CryptoScanner - Cryptocurrency Wallet Scanner

Cryptocurrency Wallet Scanner

A responsible security-research demonstration tool for identifying wallet vulnerabilities with async scanning patterns.

$ python scanner.py
>> Initializing in TESTMODE (safe)
>> Generating 1000 test wallets...
>> Scanning complete: 0 vulnerabilities found
>> Memory usage: 42MB
>> Execution time: 1.8s

Technical Features

Async Architecture

10-15x faster than traditional sequential scanning with concurrent wallet generation and balance checking.

Secure Defaults

TESTMODE enabled by default with mock responses to prevent accidental live network calls.

Rate Limiting

Adaptive delays prevent API throttling with semaphore-controlled concurrent requests (default: 15).

Connection Pooling

Efficient HTTP connection reuse with aiohttp reduces overhead by ~60%.

Secure RNG

Cryptographically secure private key generation using Python's secrets module.

Error Recovery

Graceful handling of API failures and network issues without crashing the scanning process.

Usage

Safe Testing (Default)

# Run in test mode (safe - no live API calls)
python scanner.py

Authorized Research Only

# Enable live mode ONLY with proper authorization
python scanner.py live

Configuration Options

Environment Variables

TESTMODE: Set to false to enable live API calls (default: true)
MAX_CONCURRENT: Maximum concurrent requests (default: 15)
BTC_DELAY: Minimum delay between BTC API calls (default: 0.5s)
ETH_DELAY: Minimum delay between ETH API calls (default: 0.3s)

Advanced Usage

# Custom scanner configuration
async with WalletScanner(max_concurrent_requests=10) as scanner:
await scanner.run_scan(target_scans=1000)

Security Features

Responsible Disclosure Process

Do not publish details. Keep findings confidential.
Prepare a short private report with issue summary, affected components, and suggested mitigations.
Send the report privately to the operator with a reasonable deadline (e.g. 30 days).
Offer to coordinate remediation or provide further guidance.
If acknowledged and fixed, optionally coordinate a public, non-technical disclosure.

Remediation Checklist

Require API keys, OAuth, or mTLS for endpoints
Implement both global and per-IP throttling
Sanitize all inputs; treat addresses as untrusted
Never expose private keys via APIs or logs
Enforce TLS, HSTS, and strict CSP

Legal & Ethical Reminder

Important Notice

You are responsible for how you use the materials in this repository. Running active scans or attempting to extract funds from third-party wallets is illegal in many jurisdictions and will not be supported.

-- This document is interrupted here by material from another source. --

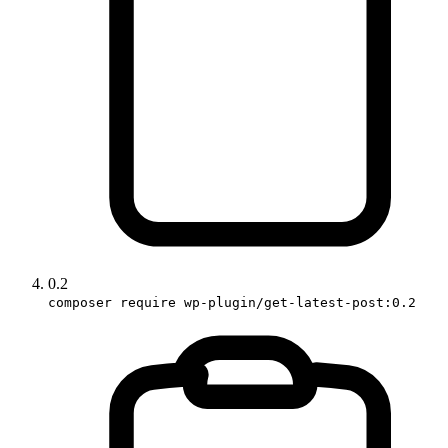
0.2
composer require wp-plugin/get-latest-post:0.2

This tool is designed for:

Security research with proper authorization
Educational purposes in controlled environments
Testing your own infrastructure
Demonstrating async programming patterns

This tool is NOT for:

Scanning third-party wallets without permission
Attempting to extract funds
Bypassing security measures
Any form of financial fraud or theft

Remember: With great power comes great responsibility. Use this tool ethically and legally.